EXERCISE AIM: Convert the data below into a numbered list with one line per item. Skip blank lines and leave the pictures out.

DATA FOR THE TASK:
▬▬▬

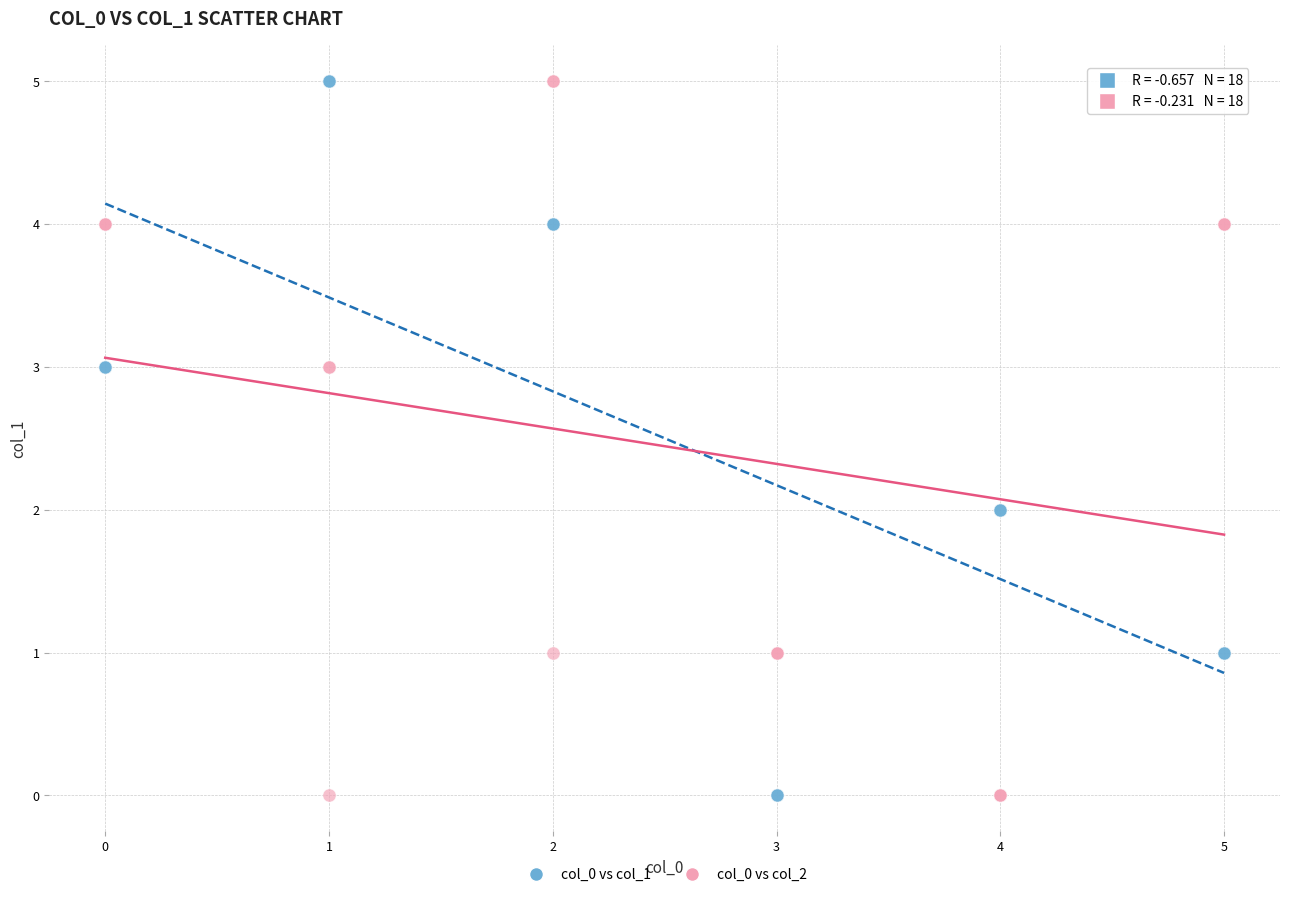

What is the X range (max minus min) for the scatter plot?

5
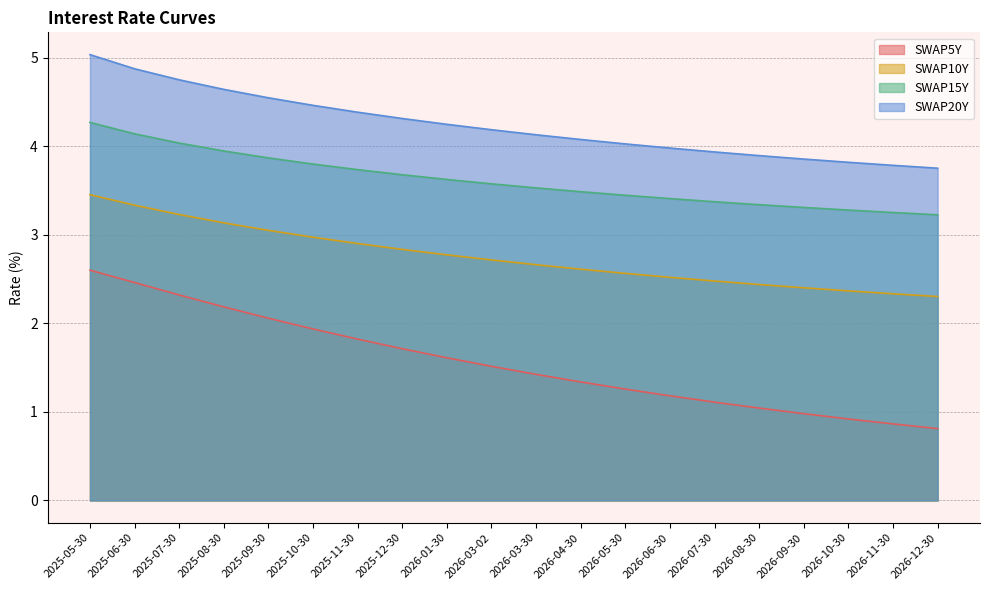

At which label does SWAP5Y reach its minimum?

2026-12-30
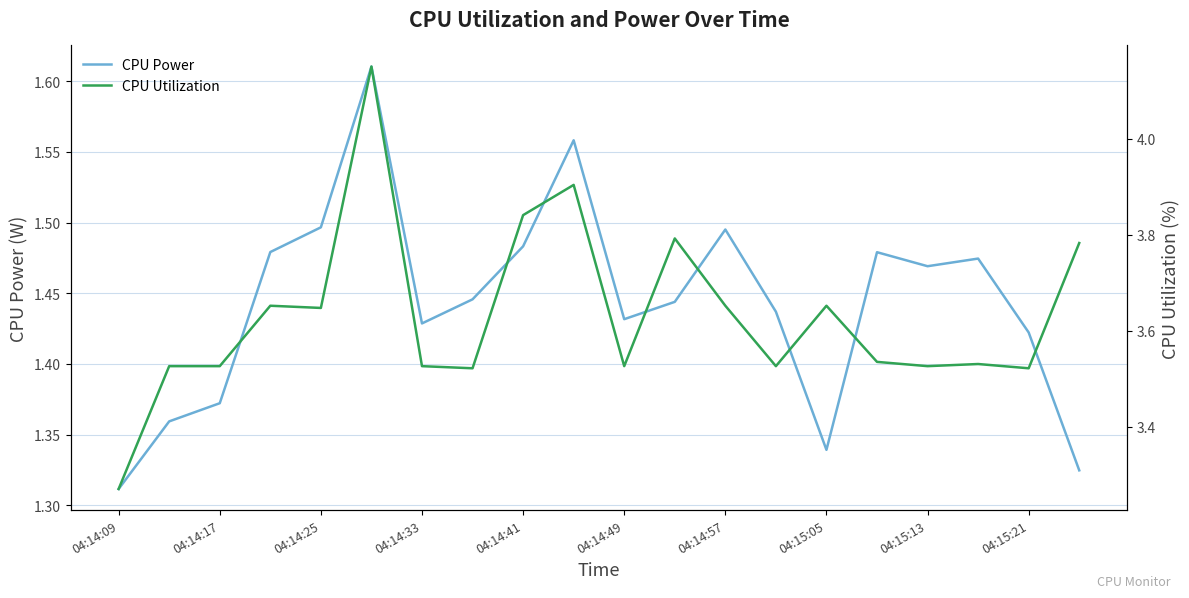

Which category has the lowest value in the CPU Power series?

04:14:09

▬▬▬

RESPONSE TO THE TASK:
1. What is the X range (max minus min) for the scatter plot?
2. 5
3. At which label does SWAP5Y reach its minimum?
4. 2026-12-30
5. Which category has the lowest value in the CPU Power series?
6. 04:14:09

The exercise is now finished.